Most of us cannot imagine what it would be like to be a victim survivor of family violence. Of the terror that comes with a partner who is physically, emotionally, sexually or economically abusive. And of the difficult decisions many face in leaving. As former Australian of the Year and family violence campaigner Rosie Batty said only two weeks ago, “There’s nothing more overwhelming and frightening to think if you leave you’ve got nowhere to go” (The Mercury 24/03). As a society we must ensure that there is always a safe place for victim survivors to call home.
Over the last five years, the State Government has focused on strengthening Tasmania’s legislative framework to make it easier for victim survivors to tell their stories and improve the way our justice system deals with perpetrators of family violence. An offence of persistent family violence offender has been introduced which makes for more expeditious identification in future family violence and other legal proceedings.
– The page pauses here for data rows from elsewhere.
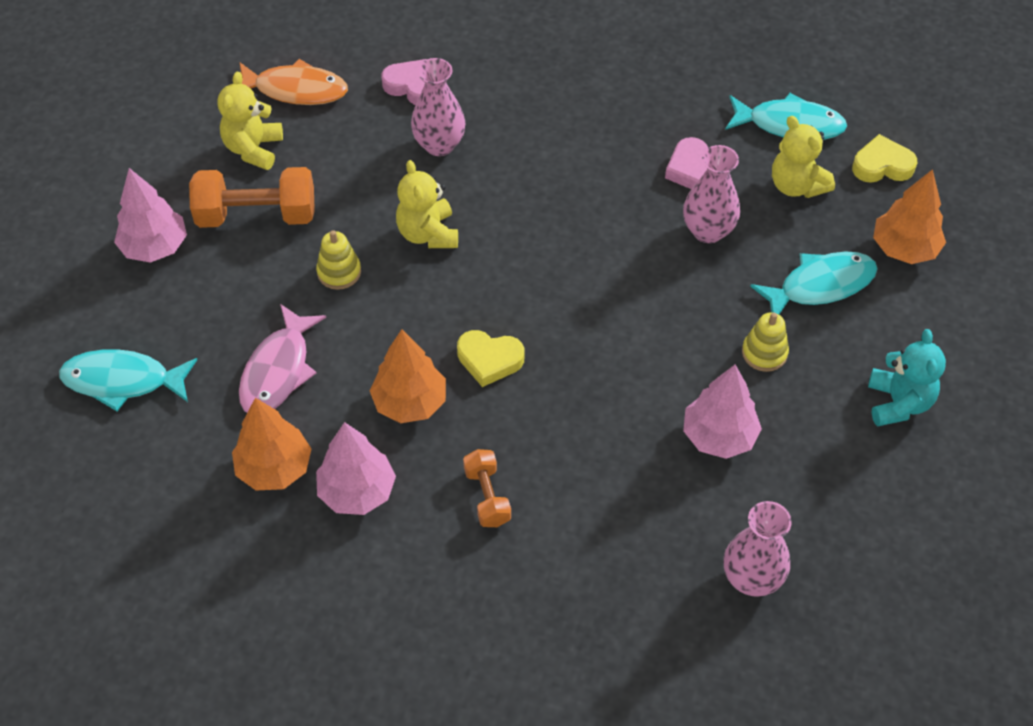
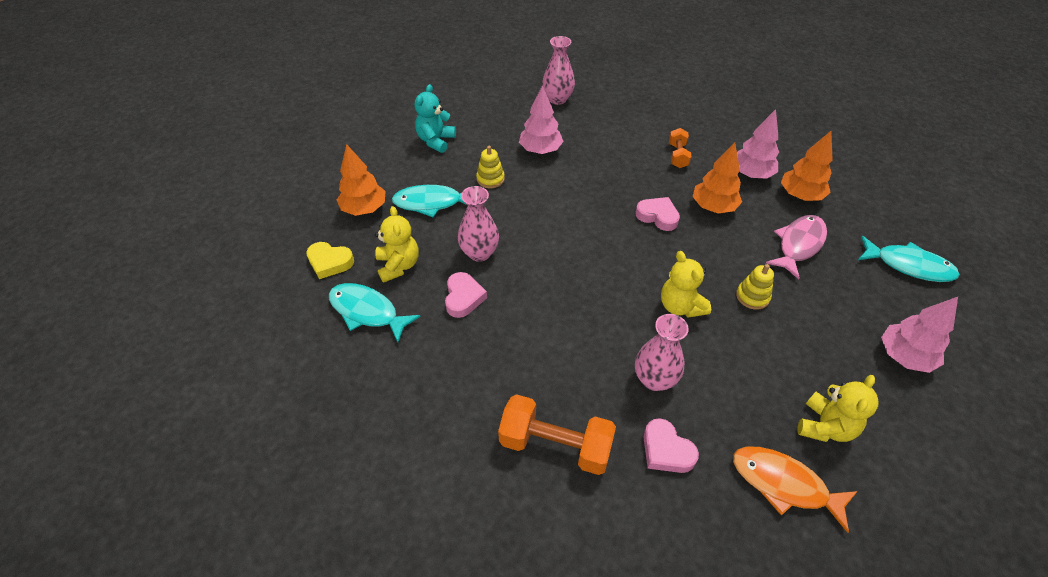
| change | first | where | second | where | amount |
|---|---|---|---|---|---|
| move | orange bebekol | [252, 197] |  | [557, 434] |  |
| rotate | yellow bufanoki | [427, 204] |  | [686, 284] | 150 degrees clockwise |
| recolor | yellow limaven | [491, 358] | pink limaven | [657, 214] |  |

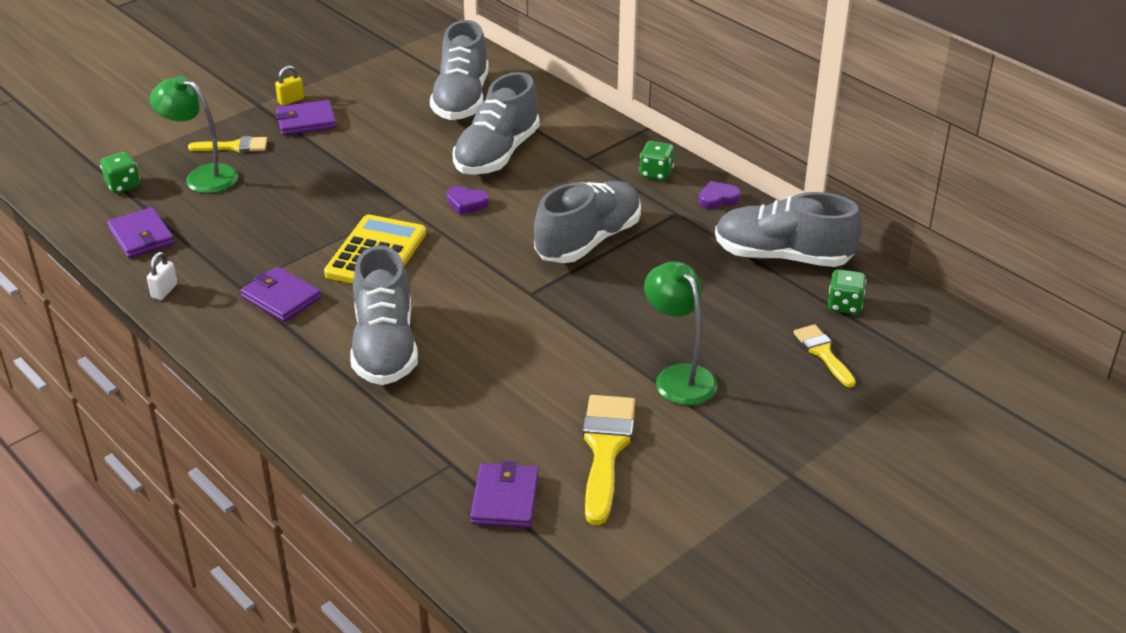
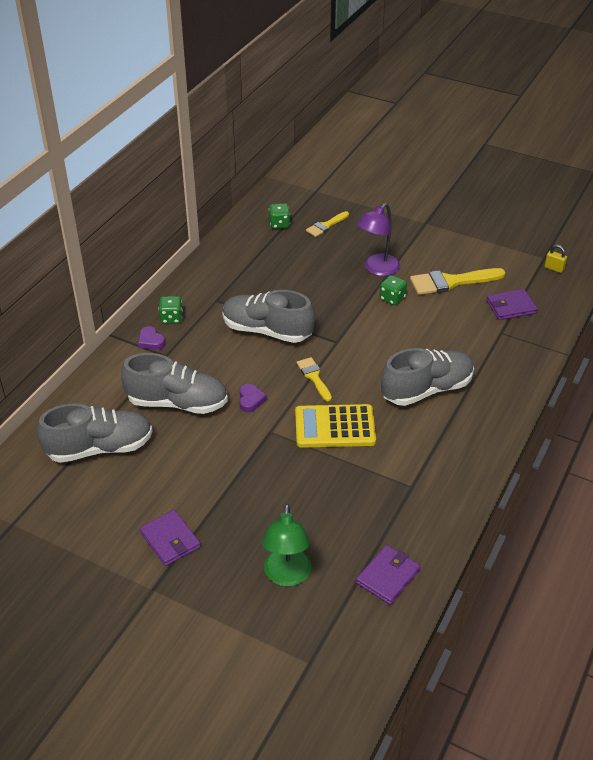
| change | first | where | second | where | amount |
|---|---|---|---|---|---|
| move | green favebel | [120, 173] |  | [393, 290] |  |
| delete | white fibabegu | [162, 276] |  |  |  |
| move | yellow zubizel | [228, 144] |  | [314, 379] |  |
| delete | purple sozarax | [280, 294] |  |  |  |
| move | yellow fibabegu | [289, 86] |  | [555, 259] |  |
| recolor | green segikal | [681, 334] | purple segikal | [378, 239] |  |
| move | purple limaven | [720, 195] |  | [152, 338] |  |
| delete | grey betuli | [788, 229] |  |  |  |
Residential tenancy agreements are able to be ended without penalty ensuring that both the victim and perpetrator can start afresh. More recently, a Bill was passed by the House of Assembly to introduce a standalone offence of strangulation and to clarify the definition of consent in relation to stealthing. As well, costs associated with the filing of family violence applications have been waived. In sentencing, the Government has invested heavily in electronic monitoring of family violence offenders with a recent review finding that victim survivors are less likely to experience violent contact with perpetrators fitted with an electronic monitoring device and are therefore safer while participants remained in the trial.
But legislative and justice reform alone will not reduce family violence. All victim survivors must be reassured that the Government has safe and secure accommodation for them to move into if they leave their abusive relationship. Sadly, in the provision of housing the truth is that in the we are badly failing victim survivors. Recently, we requested data of the number of people seeking housing because of family and domestic violence in Tasmania. The data demonstrated that around 1550 people requested housing due to family violence between 2017/18 and 2019/20 but this jumped to 2,391 in 2020/21, a significant 53 per cent increase in just one year. The data also demonstrates that over the last four years there has been an 8 per cent increase in the number of victim survivors who are homeless when they request housing assistance. And most worryingly, the number who remain homeless after requesting assistance has risen from one-third (34 per cent) to more than half (51 per cent).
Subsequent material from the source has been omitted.